### Scopo del compito
Converti in un elenco numerato tutte le righe riportate sotto, saltando quelle vuote. Lascia fuori dalla risposta le immagini.

### Dati dell'esercizio
_ _ _ _

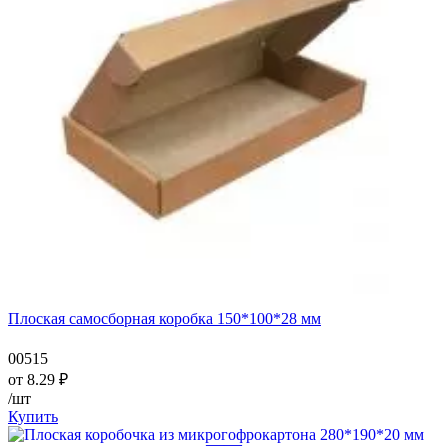
Плоская самосборная коробка 150*100*28 мм
00515
от
8.29
₽
/шт
Купить
—
—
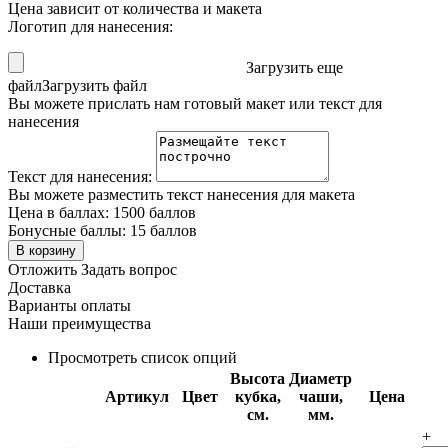
Цена зависит от количества и макета
Логотип для нанесения:
Загрузить еще
файл
Загрузить файл
Вы можете прислать нам готовый макет или текст для
нанесения
Текст для нанесения:
Вы можете разместить текст нанесения для макета
Цена в баллах:
1500 баллов
Бонусные баллы:
15 баллов
В корзину
Отложить
Задать вопрос
Доставка
Варианты оплаты
Наши преимущества
Просмотреть список опций
Высота
Диаметр
Артикул
Цвет
кубка,
чаши,
Цена
см.
мм.
+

_ _ _ _

### Risposta all'esercizio
1. Плоская самосборная коробка 150*100*28 мм
2. 00515
3. от
4. 8.29
5. ₽
6. /шт
7. Купить
8. —
9. —
10. Цена зависит от количества и макета
11. Логотип для нанесения:
12. Загрузить еще
13. файл
14. Загрузить файл
15. Вы можете прислать нам готовый макет или текст для
16. нанесения
17. Текст для нанесения:
18. Вы можете разместить текст нанесения для макета
19. Цена в баллах:
20. 1500 баллов
21. Бонусные баллы:
22. 15 баллов
23. В корзину
24. Отложить
25. Задать вопрос
26. Доставка
27. Варианты оплаты
28. Наши преимущества
29. Просмотреть список опций
30. Высота
31. Диаметр
32. Артикул
33. Цвет
34. кубка,
35. чаши,
36. Цена
37. см.
38. мм.
39. +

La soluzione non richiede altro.